В дневнике осталась запись:
«14–19 августа писал рассказ „Господин из Сан-Франциско“. Плакал, пиша конец…И Сан-Франциско, и все прочее (кроме того, что какой-то американец действительно умер после обеда в „Квисисане“) я выдумал».
Выдумывал и сам плакал, пиша конец!.. Вот вам и привет опять от Александра Сергеевича, родника нашей литературы: «Над вымыслом слезами обольюсь…»
Впоследствии Бунин множество раз редактировал рассказ, сокращал, чистил, в целом работы выйдет поболее, чем в четыре дня. Но, — я уже говорил, он приучил, научил себя писать рассказы, как стихи, — вдруг, единым выливом, разом, и даже этот, весьма густой, плотный, а развести, как бульон, кипяточком, то и огромным окажется, целой повестью, — все-таки он сжат кулаком и бьет кулаком, этот удивительный, один из самых знаменитых в мире рассказов, переведенный на все человеческие языки и всем известный.
Бунинская мощь, бунинский прием и принцип (уже выверенный, проверенный) писать как бы ни о чем, без пространного сюжета, «разработки» героев и приспособления к какому-нибудь направлению, кроме направления собственной мысли, — все здесь явилось в совершенном, законченном виде.
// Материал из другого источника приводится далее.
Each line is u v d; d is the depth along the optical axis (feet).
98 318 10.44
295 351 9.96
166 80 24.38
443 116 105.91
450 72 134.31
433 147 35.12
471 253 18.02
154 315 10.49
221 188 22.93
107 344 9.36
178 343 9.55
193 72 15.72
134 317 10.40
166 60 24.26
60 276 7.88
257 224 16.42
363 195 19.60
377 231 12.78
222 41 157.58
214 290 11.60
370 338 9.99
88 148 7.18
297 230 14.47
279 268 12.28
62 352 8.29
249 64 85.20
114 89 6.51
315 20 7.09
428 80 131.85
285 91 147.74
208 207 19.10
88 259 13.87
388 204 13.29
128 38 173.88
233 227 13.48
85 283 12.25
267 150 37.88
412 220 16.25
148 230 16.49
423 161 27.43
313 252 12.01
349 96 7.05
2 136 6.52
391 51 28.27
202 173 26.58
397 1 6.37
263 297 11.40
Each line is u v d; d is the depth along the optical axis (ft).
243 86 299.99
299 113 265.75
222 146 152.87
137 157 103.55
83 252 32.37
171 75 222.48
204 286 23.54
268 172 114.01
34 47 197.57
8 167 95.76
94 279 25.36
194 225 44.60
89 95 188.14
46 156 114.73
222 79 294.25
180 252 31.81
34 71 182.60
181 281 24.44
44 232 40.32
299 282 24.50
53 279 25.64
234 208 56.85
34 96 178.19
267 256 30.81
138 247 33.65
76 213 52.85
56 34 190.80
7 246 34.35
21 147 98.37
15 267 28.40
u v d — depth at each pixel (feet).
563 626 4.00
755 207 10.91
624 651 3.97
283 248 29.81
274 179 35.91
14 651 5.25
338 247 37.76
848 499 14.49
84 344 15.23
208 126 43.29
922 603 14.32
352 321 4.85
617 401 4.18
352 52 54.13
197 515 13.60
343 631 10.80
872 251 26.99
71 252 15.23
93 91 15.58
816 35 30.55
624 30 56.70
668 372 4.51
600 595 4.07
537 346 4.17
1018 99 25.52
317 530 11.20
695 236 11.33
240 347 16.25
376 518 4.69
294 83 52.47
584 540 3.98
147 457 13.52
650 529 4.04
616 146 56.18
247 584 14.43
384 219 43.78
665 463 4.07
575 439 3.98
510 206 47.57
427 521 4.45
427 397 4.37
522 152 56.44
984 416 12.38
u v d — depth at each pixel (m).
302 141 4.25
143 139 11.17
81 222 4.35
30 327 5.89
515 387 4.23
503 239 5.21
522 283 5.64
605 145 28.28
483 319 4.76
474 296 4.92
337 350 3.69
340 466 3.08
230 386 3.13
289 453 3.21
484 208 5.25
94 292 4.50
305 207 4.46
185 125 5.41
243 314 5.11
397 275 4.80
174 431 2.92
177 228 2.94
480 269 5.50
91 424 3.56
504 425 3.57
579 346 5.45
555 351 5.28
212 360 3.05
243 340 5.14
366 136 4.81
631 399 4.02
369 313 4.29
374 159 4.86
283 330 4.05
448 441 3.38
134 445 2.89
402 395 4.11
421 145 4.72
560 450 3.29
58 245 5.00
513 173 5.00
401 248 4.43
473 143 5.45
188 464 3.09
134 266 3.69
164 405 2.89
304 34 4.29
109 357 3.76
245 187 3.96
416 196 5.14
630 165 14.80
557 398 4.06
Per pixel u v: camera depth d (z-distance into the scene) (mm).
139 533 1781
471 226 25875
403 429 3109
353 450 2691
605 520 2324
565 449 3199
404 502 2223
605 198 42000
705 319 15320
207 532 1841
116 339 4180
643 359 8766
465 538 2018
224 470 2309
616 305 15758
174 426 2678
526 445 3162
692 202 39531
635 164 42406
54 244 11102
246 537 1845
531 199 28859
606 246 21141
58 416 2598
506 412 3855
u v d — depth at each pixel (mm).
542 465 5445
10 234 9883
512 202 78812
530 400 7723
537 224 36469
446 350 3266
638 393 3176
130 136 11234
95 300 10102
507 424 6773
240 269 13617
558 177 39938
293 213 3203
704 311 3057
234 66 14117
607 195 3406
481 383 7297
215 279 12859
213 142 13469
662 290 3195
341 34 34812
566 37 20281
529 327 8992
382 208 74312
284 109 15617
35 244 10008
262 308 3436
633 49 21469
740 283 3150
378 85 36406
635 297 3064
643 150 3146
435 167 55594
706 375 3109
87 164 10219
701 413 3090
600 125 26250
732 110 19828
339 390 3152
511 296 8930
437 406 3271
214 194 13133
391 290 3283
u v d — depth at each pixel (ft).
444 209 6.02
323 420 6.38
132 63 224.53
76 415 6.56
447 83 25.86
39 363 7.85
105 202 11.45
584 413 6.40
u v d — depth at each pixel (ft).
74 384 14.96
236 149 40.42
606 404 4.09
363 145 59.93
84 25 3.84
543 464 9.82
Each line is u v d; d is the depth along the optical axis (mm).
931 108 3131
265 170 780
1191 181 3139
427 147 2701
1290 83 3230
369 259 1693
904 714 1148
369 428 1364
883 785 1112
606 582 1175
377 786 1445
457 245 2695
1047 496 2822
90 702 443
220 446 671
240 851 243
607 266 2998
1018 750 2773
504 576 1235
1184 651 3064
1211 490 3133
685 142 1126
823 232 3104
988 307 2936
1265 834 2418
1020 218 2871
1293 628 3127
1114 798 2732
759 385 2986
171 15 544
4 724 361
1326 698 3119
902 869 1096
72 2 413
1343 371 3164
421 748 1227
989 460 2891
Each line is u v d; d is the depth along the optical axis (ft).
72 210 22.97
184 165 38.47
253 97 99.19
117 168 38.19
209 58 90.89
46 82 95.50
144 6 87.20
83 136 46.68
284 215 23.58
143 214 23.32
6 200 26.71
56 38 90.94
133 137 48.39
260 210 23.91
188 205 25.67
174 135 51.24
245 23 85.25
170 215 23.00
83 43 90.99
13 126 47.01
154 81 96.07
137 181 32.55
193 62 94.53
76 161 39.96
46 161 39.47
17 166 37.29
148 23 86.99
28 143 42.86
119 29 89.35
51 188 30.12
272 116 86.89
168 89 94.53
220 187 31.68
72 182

Все его возбуждение от современной жизни, от зрелища всего мира вложено в описание могучего корабля, «Атлантиды» (похожего на «Титаник»), идущего из Нового Света в Европу. Ледяная пурга, зима, океан, шторм, — ничто не страшно пароходу, «похожему на громадный отель со всеми удобствами, — с ночным баром, с восточными банями, с собственной газетой», — кажется, пароход есть символ всемирной цивилизации XX века, машинной, высокотехничной, с расслоенным, разъятым человечеством, — от кочегаров, обливающихся потом у страшных, адских машин корабля в его утробе, до утопающей в роскоши и удобствах жизни публики первых классов, вплоть до самого 58-летнего господина из Сан-Франциско, богача, который «только что приступил к жизни». «До той поры он не жил, а лишь существовал, правда, очень недурно, но все же возлагая все надежды на будущее».